Zrinyi

Zrinyi zrĭnˈyē [key], noble Hungarian family of Croatian origin. Nicholas Zrinyi, 1508–66, distinguished himself in the defense of Vienna (1529) against Sultan Sulayman I, took part in the campaign of Ferdinand I of Austria (later Holy Roman emperor) against John Zapolya, who claimed the Hungarian crown as John I, and was appointed (1542) governor of Croatia. He is famous for his defense of Szigetvar against the army of Sulayman I and was killed there while attempting a sortie. His great-grandson Nicholas Zrinyi, 1616–64, was made governor of Croatia in 1647. He campaigned successfully against the Ottomans and was the acknowledged national leader of the Hungarians when he died in a hunting accident.
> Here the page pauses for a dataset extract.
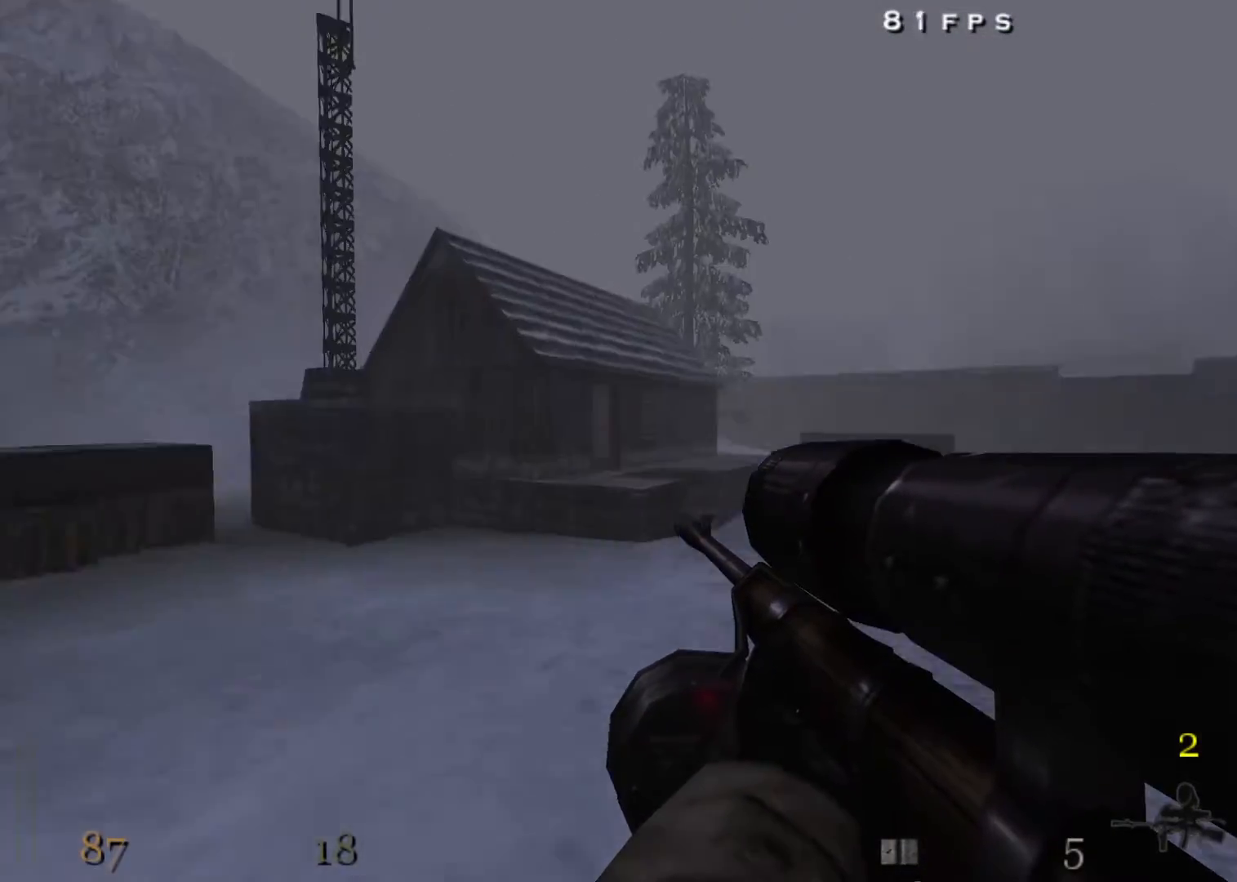
{"keys": ["d", "shift", "space", "w"], "mouse": ["left"], "events": [[367, "space", "down"], [450, "mouse_left", "down"], [450, "w", "down"]]}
He was a distinguished poet, one of the first to use Hungarian as a literary language. Besides lyric poetry, he also wrote an epic poem on the defense of Szigetvar by his ancestor and several prose works on political subjects, modeled on the style of Machiavelli. His brother, Peter Zrinyi, 1621–71, became governor of Croatia in 1665. Disappointed by the absolutist policy of the Hapsburgs, who owed their success in Hungary largely to the Zrinyi family, he joined (1671) with several other Hungarian magnates in a conspiracy against Holy Roman Emperor Leopold I. The plot, backed by Louis XIV of France, was ill organized and easily suppressed. Zrinyi was executed. His daughter, Helen Zrinyi, d. 1703, married Francis I Rákóczy and, after Rákóczy's death, Imre Thököly. She was the mother of the Hungarian national hero, Francis II Rákóczy.